When he joined the city council, “I was a fiscal conservative,” he says. “I would take apart line item budgets. I would want to know why we were buying an IBM computer rather than an off-brand computer that had the same processor.”

Just as he had throughout college and the 1980s, however—when he would protest U.S. involvement in Central America, accompanied by his offspring—Elrich didn’t shy away from raising more global, hot-button issues. In 1992, he and a colleague sought to do away with reciting the Pledge of Allegiance at the start of council meetings. His effort failed, though the practice was later dropped.

It’s one of the few issues that Elrich is sheepish about today, perhaps cognizant that sensibilities about patriotic expression have shifted since 9/11.

Nonetheless, “I don’t believe in loyalty tests,” he says. “I don’t believe that you should look at what somebody says and decide whether they’re loyal or not. …It’s a lot more complex issue than people give it credit for.”
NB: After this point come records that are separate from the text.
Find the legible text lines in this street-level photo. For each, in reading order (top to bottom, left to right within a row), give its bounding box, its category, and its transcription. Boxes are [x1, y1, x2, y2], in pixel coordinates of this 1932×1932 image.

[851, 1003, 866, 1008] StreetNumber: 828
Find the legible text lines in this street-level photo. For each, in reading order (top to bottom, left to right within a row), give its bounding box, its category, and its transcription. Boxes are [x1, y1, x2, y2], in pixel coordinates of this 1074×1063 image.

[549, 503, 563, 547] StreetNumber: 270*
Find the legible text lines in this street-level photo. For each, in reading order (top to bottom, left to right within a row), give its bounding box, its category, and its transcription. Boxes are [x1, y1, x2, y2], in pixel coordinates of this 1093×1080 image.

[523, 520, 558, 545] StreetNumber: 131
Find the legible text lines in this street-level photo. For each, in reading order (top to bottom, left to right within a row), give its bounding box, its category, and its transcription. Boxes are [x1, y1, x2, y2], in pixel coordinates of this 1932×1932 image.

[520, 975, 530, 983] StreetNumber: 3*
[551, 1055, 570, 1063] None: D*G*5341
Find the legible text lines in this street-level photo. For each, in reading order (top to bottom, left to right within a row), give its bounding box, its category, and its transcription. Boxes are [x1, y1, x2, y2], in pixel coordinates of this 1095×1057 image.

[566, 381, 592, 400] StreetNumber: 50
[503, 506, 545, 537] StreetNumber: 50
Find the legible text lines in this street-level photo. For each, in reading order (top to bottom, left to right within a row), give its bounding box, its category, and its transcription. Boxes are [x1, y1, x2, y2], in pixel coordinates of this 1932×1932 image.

Williams, who says he would have supported Elrich’s position on the pledge had he been on the council at the time, observes that “Marc pushes the envelope more than I would on those issues.” Still, “I salute him for it. I think it shows a certain bravery. A lot of people just go along to get along.”

“To get along, go along,” the late U.S. House Speaker Sam Rayburn used to advise incoming legislators. Elrich clearly isn’t one to take that particular approach. Consequently, his relationship with his colleagues is, well, complicated.

On the plus side, several councilmembers say they appreciate his forthrightness and work ethic.

“Give me an issue, and I can tell you where Marc is going to be on that issue,” says Councilmember Nancy Floreen, who frequently finds herself on the opposite end from Elrich. “I can’t say that of other people. He is less truly political; he’s very policy-based.” 

Councilmember Roger Berliner has found himself allied with Elrich on several issues, including the BRT. “He single-handedly has brought this issue to the forefront of the county’s transportation agenda,” Berliner says. “That took an extraordinary amount of work on the concept and the details. That’s one of Marc’s great gifts: Not only is he not afraid of the details, he loves getting into the details.”

And not just the policy details. This child of the ’60s introduced iPhones to the county council information network. “When I was told we couldn’t have them and they wouldn’t work, we actually proved to people we could have them and they integrated perfectly into the system,” Elrich recalls.

Beneath the surface, however, the relationship between Elrich and his fellow legislators has been bumpy.

It hasn’t been unusual to find Elrich at the losing end of an 8-1 vote. At times, fellow legislators have sought to woo him, hoping a unanimous decision on a particular issue will thwart criticism from the liberal activists who form part of Elrich’s base. Call it the “Mikey” school of politics, as in the 40-year-old TV commercial in which two older brothers foist Life cereal on their sibling, declaring: “Let’s get Mikey. He hates everything.”